Lors de l'élaboration du plan et en fonction de sa finalité, celui-ci s'efforcera de prendre en compte les demandes exprimées par les salariés et /ou par leurs représentants.
Ces actions de formation devront concourir en priorité à l'évolution technologique de l'entreprise et à l'accès au savoir :
- en assurant l'acquisition, l'entretien, la mise à jour et l'approfondissement des connaissances et compétences nécessaires à la fonction exercée ;
- en assurant l'adaptation aux évolutions des emplois, notamment en développant la culture scientifique, pour tenir compte de l'évolution technologique nécessaire au bon exercice des métiers et des fonctions ;
- en mettant en oeuvre des actions de formation adaptées en faveur des salariés ayant les niveaux de qualification les moins élevés, notamment pour faciliter leur évolution professionnelle ;
- en assurant des actions de promotion, qualifiantes ou diplomantes, dans le cadre de l'article L 932-1 du code du travail ;
- en permettant au personnel d'encadrement de pouvoir bénéficier pleinement des dispositions légales ou conventionnelles en matière de formation, conformément à l'accord paritaire du 3 juillet 1991 tenant compte de leurs attributions dans les domaines scientifique, technologique, ou dans ceux du management et de la gestion des ressources humaines ;
- en tenant compte des besoins de formation des tuteurs susceptibles d'encadrer les activités des jeunes dans le cas de la formation en alternance, des maîtres d'apprentissage, ainsi que des membres de la commission de formation prévue au présent accord.

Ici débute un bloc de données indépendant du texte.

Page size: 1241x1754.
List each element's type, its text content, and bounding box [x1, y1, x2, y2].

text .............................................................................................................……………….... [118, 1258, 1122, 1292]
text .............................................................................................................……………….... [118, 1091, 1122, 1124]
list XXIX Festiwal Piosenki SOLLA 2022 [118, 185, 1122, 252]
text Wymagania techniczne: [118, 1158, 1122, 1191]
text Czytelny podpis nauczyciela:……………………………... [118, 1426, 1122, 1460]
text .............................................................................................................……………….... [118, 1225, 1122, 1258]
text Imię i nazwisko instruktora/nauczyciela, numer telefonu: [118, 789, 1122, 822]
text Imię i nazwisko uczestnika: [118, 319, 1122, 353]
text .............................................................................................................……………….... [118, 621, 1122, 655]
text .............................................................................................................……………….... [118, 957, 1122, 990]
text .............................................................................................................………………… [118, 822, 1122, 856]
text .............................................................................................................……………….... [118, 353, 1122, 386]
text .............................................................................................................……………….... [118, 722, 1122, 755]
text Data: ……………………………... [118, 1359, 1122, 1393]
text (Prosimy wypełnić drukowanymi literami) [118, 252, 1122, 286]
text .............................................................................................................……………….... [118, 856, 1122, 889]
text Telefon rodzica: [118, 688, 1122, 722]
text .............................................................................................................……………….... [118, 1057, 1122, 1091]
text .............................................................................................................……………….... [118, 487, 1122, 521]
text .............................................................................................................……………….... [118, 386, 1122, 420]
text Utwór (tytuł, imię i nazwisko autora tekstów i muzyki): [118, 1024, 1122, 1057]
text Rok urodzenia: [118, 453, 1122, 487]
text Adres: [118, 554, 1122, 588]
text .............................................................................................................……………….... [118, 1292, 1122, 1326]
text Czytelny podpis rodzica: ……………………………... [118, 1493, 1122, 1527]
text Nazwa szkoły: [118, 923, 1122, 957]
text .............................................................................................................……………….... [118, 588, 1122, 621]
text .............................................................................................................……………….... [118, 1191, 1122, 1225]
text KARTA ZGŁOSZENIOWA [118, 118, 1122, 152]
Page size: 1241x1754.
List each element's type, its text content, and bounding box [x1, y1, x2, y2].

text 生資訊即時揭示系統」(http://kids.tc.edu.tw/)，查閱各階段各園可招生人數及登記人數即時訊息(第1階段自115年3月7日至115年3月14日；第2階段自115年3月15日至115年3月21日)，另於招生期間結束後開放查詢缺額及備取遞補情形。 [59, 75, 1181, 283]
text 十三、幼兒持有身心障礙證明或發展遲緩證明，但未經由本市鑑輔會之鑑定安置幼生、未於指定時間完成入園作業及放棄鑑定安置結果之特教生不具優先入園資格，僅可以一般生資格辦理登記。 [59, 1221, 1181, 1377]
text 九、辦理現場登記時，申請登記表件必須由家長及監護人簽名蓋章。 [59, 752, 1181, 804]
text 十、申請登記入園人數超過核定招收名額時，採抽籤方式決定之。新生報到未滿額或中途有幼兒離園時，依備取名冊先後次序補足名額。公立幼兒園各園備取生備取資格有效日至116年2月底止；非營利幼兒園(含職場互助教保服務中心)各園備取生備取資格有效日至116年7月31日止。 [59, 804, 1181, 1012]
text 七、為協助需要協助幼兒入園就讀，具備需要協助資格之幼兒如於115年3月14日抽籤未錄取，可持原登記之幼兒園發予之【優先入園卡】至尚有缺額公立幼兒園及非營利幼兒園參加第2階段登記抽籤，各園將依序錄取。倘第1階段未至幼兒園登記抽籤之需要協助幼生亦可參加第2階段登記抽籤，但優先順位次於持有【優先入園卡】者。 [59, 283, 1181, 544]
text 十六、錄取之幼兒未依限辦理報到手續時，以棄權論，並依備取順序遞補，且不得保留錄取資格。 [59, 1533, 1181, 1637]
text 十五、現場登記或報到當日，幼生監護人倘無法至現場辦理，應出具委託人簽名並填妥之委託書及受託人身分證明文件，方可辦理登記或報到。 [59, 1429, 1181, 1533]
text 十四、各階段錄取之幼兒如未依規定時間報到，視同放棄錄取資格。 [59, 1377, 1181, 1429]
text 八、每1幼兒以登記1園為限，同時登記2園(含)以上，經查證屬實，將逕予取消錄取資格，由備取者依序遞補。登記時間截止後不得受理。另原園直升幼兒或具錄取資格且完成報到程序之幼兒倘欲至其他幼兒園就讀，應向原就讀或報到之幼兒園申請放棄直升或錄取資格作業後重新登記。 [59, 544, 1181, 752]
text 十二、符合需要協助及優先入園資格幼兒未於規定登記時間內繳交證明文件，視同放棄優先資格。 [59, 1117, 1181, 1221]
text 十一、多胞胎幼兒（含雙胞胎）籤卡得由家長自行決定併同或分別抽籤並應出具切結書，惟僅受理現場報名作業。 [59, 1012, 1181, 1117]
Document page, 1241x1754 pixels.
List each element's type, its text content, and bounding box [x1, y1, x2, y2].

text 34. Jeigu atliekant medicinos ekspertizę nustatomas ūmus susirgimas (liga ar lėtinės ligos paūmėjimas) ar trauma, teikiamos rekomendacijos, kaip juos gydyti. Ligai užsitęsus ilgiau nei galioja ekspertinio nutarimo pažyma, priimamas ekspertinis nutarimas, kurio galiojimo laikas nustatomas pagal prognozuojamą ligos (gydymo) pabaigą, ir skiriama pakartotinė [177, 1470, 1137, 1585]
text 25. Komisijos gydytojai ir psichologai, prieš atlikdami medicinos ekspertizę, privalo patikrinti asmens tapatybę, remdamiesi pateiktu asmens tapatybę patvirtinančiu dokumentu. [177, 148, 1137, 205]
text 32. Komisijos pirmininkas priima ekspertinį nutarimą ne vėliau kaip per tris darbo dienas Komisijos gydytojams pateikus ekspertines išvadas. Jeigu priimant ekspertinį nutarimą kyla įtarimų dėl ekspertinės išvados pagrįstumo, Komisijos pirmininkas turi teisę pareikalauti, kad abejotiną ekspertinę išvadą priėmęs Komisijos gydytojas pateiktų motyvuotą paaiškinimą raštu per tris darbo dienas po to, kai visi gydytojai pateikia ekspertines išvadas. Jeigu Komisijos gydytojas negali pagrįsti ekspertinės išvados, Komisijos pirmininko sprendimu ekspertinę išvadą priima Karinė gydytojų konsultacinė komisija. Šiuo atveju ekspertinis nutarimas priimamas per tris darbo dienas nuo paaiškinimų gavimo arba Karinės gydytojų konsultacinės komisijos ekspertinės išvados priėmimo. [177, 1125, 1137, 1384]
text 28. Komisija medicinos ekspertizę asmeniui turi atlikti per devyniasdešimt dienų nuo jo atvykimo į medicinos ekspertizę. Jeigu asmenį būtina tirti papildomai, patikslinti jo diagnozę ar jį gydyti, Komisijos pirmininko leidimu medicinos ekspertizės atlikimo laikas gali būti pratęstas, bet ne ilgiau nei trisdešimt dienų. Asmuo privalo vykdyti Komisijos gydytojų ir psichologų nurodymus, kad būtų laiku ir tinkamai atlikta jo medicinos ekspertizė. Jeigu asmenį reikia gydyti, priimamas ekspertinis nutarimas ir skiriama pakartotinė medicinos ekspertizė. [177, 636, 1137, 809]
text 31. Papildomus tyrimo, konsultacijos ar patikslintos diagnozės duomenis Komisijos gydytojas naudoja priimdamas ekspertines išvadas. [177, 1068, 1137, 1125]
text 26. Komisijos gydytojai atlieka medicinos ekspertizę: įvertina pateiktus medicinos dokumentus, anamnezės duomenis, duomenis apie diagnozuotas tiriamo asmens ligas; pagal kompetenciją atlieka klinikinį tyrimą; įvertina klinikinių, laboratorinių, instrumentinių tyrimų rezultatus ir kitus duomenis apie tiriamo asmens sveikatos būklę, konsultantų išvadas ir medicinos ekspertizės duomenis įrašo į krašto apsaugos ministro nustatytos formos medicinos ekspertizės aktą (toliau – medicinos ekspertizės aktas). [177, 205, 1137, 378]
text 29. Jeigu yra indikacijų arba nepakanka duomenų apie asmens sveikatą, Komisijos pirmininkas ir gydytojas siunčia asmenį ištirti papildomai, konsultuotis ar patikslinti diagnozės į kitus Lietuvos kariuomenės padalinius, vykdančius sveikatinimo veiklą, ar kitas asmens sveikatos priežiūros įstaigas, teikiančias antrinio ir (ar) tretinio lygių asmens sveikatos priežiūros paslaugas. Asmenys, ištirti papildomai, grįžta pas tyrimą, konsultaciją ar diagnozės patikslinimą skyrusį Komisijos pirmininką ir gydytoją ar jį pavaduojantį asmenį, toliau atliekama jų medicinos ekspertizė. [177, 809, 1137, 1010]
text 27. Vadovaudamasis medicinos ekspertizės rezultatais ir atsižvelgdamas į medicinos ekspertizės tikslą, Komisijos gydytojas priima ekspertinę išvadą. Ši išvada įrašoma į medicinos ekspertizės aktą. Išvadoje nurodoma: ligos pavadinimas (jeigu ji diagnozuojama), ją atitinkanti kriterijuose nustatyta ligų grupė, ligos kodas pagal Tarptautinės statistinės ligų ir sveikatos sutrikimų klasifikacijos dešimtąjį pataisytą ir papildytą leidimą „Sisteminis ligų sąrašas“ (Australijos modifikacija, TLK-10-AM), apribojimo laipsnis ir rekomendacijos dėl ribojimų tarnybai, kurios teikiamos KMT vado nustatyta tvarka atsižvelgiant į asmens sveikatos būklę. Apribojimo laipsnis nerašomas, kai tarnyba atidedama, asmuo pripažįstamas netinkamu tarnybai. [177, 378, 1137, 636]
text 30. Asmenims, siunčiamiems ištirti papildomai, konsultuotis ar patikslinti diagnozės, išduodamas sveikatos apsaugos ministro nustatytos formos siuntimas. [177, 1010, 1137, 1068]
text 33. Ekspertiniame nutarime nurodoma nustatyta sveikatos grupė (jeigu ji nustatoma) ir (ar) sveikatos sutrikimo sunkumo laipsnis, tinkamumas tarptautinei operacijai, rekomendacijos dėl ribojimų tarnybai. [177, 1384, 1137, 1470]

Pour les actions permettant d'acquérir une qualification professionnelle, les parties signataires s'inscrivent dans la perspective de la conclusion d'une convention d'engagement de développement de la formation professionnelle.

Dans le cadre du développement d'une gestion prévisionnelle des emplois et des qualifications, les politiques de formation des entreprises doivent s'inscrire, compte tenu des spécificités de l'entreprise, dans les objectifs et les priorités de la formation professionnelle définis par le présent accord. Les parties signataires incitent, à cet effet, les entreprises à élaborer un programme triennal de formation tenant compte à la fois de ces objectifs et priorités, des perspectives économiques et de l'évolution des investissements, des technologies, des modes d'organisation du travail et de l'aménagement du temps de travail dans l'entreprise.
Ces programmes pourront s'appuyer sur les conclusions des travaux réalisés par le secteur professionnel en matière d'étude prospective et /ou de contrats ou conventions conclus avec les pouvoirs publics.

I2 Les approches pédagogiques et l'accès à la formation
Les sessions de formation théoriques doivent permettre au personnel d'élargir et d'approfondir ses connaissances.
Afin d'améliorer l'efficacité de ses actions de formation, chaque établissement prendra en compte les évolutions intervenant en matière de nouveaux moyens pédagogiques.
Les actions de formation pratique sur les lieux de travail constituent une formation concrète et progressive particulièrement adaptée à l'acquisition de certains modes opératoires nécessaires à la tenue d'un poste. Elles doivent faire l'objet d'une préparation suffisante, d'un suivi efficient, et être dispensées par un personnel ayant la compétence et la disponibilité suffisantes.
Les établissements rechercheront les moyens d'informations les mieux adaptés pour porter à la connaissance des personnels les actions de formation retenues dans le cadre du plan de formation de l'établissement.